When the line with "staining of human" appears below, start repeating lines exactly, and keep going through the line with "of human adenocarcinoma"; add nothing outside that span.

Start of Record set

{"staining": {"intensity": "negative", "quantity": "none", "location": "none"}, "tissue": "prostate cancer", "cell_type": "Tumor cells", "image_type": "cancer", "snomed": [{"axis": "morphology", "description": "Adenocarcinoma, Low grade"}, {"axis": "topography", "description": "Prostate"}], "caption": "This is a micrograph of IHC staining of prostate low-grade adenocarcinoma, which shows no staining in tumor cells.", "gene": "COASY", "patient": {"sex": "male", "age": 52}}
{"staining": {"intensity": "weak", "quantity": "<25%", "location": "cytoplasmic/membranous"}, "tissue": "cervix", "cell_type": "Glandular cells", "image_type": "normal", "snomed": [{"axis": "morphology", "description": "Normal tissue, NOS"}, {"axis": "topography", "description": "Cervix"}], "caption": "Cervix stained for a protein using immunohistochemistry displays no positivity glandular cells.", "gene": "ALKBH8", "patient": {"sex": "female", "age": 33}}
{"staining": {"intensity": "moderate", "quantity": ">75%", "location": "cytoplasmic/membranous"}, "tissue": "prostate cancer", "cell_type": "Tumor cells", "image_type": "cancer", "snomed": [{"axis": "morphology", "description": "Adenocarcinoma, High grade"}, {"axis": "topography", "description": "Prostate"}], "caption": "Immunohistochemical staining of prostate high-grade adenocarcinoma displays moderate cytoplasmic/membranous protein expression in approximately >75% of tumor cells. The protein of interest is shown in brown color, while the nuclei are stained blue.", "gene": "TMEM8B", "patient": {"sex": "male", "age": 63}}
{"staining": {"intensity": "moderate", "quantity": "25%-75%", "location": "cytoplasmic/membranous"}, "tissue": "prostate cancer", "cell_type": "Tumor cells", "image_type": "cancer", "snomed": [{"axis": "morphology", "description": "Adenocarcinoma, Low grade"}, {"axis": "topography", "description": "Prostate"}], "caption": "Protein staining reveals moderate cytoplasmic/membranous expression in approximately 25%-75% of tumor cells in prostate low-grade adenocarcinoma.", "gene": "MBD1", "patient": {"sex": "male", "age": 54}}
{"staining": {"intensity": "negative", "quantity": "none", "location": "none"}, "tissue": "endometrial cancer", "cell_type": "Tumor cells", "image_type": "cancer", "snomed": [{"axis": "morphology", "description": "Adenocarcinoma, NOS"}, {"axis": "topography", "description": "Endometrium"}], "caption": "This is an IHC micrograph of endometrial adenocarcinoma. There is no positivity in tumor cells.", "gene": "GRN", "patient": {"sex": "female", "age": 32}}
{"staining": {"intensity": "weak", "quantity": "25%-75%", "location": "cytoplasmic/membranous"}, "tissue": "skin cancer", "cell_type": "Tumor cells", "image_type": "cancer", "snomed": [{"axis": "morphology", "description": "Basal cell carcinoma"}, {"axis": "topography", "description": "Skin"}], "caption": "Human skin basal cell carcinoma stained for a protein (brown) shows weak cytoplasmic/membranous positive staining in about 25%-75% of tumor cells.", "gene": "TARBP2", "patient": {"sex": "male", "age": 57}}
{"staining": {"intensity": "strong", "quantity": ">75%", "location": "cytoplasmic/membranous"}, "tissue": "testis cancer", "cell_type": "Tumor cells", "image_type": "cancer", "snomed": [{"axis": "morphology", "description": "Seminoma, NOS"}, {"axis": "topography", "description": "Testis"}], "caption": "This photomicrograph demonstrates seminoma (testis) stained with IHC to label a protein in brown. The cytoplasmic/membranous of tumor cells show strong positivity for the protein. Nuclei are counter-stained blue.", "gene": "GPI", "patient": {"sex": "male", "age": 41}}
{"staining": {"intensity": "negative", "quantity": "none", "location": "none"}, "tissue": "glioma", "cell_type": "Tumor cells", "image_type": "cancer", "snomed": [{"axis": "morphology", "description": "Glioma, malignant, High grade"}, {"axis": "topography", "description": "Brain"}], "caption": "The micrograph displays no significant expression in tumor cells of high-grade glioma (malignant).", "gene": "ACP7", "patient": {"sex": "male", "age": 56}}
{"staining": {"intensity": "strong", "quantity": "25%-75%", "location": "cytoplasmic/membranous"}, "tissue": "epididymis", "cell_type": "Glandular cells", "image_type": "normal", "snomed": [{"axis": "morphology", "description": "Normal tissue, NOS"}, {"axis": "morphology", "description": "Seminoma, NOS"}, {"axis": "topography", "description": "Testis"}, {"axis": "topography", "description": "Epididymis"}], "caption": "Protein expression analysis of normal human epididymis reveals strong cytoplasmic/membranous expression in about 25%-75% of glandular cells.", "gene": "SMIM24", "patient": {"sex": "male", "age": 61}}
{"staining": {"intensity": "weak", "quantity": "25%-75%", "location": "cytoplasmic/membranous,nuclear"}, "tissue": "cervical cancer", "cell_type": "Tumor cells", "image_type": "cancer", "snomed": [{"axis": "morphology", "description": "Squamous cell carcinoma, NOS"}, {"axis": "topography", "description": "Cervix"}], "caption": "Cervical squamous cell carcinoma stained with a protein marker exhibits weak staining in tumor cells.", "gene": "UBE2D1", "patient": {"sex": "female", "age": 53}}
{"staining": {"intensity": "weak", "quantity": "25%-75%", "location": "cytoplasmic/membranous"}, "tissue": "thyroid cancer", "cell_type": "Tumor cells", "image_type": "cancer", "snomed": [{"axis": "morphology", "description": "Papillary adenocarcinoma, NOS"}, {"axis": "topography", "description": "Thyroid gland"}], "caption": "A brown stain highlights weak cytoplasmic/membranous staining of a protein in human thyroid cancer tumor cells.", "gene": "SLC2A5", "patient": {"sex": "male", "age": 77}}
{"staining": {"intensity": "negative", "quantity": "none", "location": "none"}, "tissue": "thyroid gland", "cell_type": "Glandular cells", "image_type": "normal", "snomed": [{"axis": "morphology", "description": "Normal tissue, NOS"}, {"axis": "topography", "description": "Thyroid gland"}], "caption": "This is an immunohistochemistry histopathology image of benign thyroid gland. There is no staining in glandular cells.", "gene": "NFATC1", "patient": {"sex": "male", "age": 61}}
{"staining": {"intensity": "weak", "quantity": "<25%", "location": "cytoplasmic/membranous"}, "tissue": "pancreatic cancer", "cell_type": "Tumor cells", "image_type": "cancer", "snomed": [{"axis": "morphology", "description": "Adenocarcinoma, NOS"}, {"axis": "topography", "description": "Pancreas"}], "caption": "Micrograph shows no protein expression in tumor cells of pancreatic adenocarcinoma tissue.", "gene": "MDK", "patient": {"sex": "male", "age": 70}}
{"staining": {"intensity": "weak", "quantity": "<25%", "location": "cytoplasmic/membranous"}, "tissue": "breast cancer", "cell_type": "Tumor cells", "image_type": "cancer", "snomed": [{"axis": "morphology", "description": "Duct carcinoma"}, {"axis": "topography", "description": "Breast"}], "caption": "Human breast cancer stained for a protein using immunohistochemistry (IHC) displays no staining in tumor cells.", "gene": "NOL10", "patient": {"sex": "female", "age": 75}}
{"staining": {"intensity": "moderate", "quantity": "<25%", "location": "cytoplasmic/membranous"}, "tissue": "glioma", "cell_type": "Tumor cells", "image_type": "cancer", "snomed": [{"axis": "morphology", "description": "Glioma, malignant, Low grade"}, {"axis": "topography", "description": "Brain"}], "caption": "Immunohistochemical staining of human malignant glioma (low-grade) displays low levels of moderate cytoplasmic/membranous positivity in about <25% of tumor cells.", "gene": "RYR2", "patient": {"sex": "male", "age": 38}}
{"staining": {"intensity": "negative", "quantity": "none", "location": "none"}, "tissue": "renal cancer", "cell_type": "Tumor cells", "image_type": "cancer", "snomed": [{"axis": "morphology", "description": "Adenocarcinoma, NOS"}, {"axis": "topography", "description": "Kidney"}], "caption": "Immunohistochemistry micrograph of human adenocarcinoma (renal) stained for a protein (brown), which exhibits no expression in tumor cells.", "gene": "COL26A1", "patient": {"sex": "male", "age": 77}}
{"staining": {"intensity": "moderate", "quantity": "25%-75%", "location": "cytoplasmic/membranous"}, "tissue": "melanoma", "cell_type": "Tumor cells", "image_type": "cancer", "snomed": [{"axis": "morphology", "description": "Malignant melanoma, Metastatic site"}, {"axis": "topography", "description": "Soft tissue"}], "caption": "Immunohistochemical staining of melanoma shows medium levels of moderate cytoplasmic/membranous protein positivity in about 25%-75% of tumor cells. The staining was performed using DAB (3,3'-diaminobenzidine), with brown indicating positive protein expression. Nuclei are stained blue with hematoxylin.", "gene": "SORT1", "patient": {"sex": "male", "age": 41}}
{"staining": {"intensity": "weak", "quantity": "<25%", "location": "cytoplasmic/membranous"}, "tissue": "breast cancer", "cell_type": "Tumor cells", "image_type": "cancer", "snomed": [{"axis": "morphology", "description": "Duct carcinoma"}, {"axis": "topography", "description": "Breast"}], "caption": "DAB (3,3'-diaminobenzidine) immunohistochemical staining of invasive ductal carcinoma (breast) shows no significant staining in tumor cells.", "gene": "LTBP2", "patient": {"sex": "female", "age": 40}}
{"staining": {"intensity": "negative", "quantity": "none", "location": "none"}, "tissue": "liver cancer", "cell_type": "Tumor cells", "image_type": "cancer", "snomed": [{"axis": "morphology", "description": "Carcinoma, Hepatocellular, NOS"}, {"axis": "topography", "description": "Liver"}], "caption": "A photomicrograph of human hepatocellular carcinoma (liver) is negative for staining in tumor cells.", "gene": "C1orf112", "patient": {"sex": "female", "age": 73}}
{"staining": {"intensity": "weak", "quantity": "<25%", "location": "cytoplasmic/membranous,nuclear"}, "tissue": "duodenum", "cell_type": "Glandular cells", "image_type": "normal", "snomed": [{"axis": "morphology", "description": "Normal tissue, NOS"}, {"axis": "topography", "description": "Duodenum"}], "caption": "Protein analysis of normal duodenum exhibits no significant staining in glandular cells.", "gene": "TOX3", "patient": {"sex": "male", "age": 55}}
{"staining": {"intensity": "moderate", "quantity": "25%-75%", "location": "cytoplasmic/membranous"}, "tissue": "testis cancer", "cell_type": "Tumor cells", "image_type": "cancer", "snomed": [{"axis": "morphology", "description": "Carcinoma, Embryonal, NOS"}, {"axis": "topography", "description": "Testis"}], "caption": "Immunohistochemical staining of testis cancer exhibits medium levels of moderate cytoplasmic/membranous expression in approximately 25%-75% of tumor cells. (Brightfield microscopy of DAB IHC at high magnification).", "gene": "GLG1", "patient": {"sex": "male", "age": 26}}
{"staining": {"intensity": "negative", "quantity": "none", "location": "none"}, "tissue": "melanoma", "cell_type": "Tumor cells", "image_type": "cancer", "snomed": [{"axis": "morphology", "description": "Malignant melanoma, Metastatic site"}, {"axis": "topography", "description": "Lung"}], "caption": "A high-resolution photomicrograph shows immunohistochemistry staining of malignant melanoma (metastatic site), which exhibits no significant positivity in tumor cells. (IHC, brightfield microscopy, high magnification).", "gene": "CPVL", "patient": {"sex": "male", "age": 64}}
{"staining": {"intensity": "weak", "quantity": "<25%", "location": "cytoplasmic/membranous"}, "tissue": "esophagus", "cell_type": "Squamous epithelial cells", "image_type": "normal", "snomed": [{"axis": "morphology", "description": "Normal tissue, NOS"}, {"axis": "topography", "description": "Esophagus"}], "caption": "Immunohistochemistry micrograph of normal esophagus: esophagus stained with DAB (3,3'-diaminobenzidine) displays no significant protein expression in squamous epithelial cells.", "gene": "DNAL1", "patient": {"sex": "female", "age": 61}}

End of Record set

Written answer:
{"staining": {"intensity": "moderate", "quantity": "<25%", "location": "cytoplasmic/membranous"}, "tissue": "glioma", "cell_type": "Tumor cells", "image_type": "cancer", "snomed": [{"axis": "morphology", "description": "Glioma, malignant, Low grade"}, {"axis": "topography", "description": "Brain"}], "caption": "Immunohistochemical staining of human malignant glioma (low-grade) displays low levels of moderate cytoplasmic/membranous positivity in about <25% of tumor cells.", "gene": "RYR2", "patient": {"sex": "male", "age": 38}}
{"staining": {"intensity": "negative", "quantity": "none", "location": "none"}, "tissue": "renal cancer", "cell_type": "Tumor cells", "image_type": "cancer", "snomed": [{"axis": "morphology", "description": "Adenocarcinoma, NOS"}, {"axis": "topography", "description": "Kidney"}], "caption": "Immunohistochemistry micrograph of human adenocarcinoma (renal) stained for a protein (brown), which exhibits no expression in tumor cells.", "gene": "COL26A1", "patient": {"sex": "male", "age": 77}}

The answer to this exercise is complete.